PROBLEM TO SOLVE :: Reproduce every line of the data below word for word, without any changes.
**** DATA FOR PROCESSING ****
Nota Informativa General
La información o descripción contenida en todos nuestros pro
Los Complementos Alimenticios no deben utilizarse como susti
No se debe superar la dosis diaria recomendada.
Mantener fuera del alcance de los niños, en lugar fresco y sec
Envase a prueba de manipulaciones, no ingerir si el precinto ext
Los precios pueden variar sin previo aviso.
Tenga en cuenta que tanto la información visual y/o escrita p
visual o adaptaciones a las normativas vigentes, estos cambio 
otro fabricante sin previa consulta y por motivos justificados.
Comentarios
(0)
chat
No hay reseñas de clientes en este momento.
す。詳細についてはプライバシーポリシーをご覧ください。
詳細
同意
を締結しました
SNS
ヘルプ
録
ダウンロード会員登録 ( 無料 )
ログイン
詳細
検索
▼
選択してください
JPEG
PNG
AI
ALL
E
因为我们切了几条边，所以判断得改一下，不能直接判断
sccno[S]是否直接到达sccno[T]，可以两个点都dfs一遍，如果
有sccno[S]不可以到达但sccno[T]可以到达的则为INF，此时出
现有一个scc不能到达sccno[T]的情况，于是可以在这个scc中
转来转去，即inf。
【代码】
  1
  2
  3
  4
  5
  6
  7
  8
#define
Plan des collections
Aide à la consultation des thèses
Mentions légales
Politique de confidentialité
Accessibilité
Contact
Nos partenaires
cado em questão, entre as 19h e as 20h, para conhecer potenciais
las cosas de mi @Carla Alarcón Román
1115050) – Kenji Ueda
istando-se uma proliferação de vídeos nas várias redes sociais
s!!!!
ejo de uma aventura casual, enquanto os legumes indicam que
****
RESPONSE AREA ::
Nota Informativa General
La información o descripción contenida en todos nuestros pro
Los Complementos Alimenticios no deben utilizarse como susti
No se debe superar la dosis diaria recomendada.
Mantener fuera del alcance de los niños, en lugar fresco y sec
Envase a prueba de manipulaciones, no ingerir si el precinto ext
Los precios pueden variar sin previo aviso.
Tenga en cuenta que tanto la información visual y/o escrita p
visual o adaptaciones a las normativas vigentes, estos cambio 
otro fabricante sin previa consulta y por motivos justificados.
Comentarios
(0)
chat
No hay reseñas de clientes en este momento.
す。詳細についてはプライバシーポリシーをご覧ください。
詳細
同意
を締結しました
SNS
ヘルプ
録
ダウンロード会員登録 ( 無料 )
ログイン
詳細
検索
▼
選択してください
JPEG
PNG
AI
ALL
E
因为我们切了几条边，所以判断得改一下，不能直接判断
sccno[S]是否直接到达sccno[T]，可以两个点都dfs一遍，如果
有sccno[S]不可以到达但sccno[T]可以到达的则为INF，此时出
现有一个scc不能到达sccno[T]的情况，于是可以在这个scc中
转来转去，即inf。
【代码】
  1
  2
  3
  4
  5
  6
  7
  8
#define
Plan des collections
Aide à la consultation des thèses
Mentions légales
Politique de confidentialité
Accessibilité
Contact
Nos partenaires
cado em questão, entre as 19h e as 20h, para conhecer potenciais
las cosas de mi @Carla Alarcón Román
1115050) – Kenji Ueda
istando-se uma proliferação de vídeos nas várias redes sociais
s!!!!
ejo de uma aventura casual, enquanto os legumes indicam que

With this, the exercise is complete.